# PROBLEM
Could you return, exactly as written, only the lines from the one holding "Rating 2825" through the final line of the records below?

# INPUT
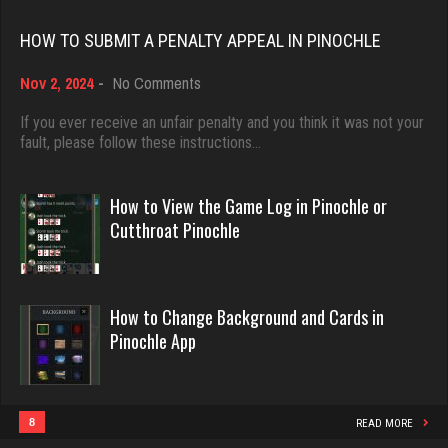
Rating 18528
felix
HOW TO SUBMIT A PENALTY APPEAL IN PINOCHLE
5059 games played
on
Nov 2, 2024
-
No Comments
Rating 3095
Dave
How
3922 games played
to
If you ever receive an unfair penalty and you think it was not your
Submit
fault, please follow these instructions…
Rating 16490
a
veale
Penalty
1880 games played
Appeal
How to View the Game Log in Pinochle or
Rating 2825
in
Evill
Cutthroat Pinochle
Pinochle
2468 games played
Rating 16414
Schooly
How to Change Background and Cards in
512 games played
Pinochle App
Rating 2070
Philippe
8377 games played
Rating 15301
8
READ MORE
Bubba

# YOUR RESPONSE
Rating 2825
in
Evill
Cutthroat Pinochle
Pinochle
2468 games played
Rating 16414
Schooly
How to Change Background and Cards in
512 games played
Pinochle App
Rating 2070
Philippe
8377 games played
Rating 15301
8
READ MORE
Bubba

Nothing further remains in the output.